Analysis and design consideration of a high sensitivity silicon avalanche photodiode receiver for low frequency applications

Silicon avalanche photodiodes (APDs) are designed predominantly for high-speed communication applications, but they can also offer interesting low-light application solutions in lower frequency bands. The design and analysis of a high sensitive silicon avalanche photodiode (APD) receiver for low-light fiber-optical sensor applications is described in this paper. The presented analysis shows relatively significant differences in the overall achievable signal-to-noise and distortion ratio (SINAD) of an optical receiver when using otherwise apparently very similar APDs. Furthermore, to maximize SINAD for the selected APD at a given target total receiver gain, an optimum setting exists between diodes’ internal gain (reverse voltage) and transimpedance gain.
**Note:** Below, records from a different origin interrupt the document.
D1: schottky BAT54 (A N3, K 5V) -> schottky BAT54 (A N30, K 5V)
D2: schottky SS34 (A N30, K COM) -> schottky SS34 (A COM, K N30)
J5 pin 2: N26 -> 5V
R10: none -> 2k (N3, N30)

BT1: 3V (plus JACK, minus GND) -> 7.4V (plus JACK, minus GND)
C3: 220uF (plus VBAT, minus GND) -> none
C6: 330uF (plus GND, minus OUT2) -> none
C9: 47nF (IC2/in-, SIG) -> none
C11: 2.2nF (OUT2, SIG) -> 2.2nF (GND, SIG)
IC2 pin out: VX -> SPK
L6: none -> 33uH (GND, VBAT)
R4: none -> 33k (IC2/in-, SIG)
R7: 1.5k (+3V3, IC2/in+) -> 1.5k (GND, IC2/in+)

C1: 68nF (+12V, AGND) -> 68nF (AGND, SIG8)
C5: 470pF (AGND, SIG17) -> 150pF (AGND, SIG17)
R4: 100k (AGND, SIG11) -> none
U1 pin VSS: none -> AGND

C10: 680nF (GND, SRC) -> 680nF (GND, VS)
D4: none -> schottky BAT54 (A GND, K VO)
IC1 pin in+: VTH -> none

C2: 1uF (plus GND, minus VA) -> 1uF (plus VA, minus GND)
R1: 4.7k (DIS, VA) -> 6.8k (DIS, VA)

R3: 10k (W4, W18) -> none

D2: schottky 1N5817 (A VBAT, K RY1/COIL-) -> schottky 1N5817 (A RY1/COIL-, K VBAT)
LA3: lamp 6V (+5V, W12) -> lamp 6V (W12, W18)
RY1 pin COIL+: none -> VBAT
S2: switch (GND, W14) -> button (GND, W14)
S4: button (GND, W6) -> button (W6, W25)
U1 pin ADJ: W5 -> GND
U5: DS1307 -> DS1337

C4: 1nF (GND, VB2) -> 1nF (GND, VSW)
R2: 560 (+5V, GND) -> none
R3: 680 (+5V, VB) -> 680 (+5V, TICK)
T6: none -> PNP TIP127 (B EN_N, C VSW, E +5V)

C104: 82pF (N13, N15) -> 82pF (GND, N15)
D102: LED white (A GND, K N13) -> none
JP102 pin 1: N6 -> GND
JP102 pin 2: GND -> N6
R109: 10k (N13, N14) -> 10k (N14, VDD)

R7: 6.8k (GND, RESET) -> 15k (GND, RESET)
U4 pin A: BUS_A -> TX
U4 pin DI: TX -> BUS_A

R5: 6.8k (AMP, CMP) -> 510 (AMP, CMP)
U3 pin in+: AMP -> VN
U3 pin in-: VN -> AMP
Unfortunately, these optimum settings are usually not determinable from the typical specification parameters that are given by APD suppliers, but rather need to be determined experimentally. A circuit with low-noise transimpedance amplifier (TIA) followed by post-amplifier and low-pass filter has, thus, been designed for measurement of the fiber-optical sensor signals with optical power less than 100 pW at 20 kHz bandwidth. The overall SINAD of a receiver circuit is highly dependent on APD excess noise and, therefore, several receiver circuits with different APDs have been built and tested. The receiver responsivity 5.5 GV/W and SINAD of more than 20 dB are achieved with the optimally selected APD.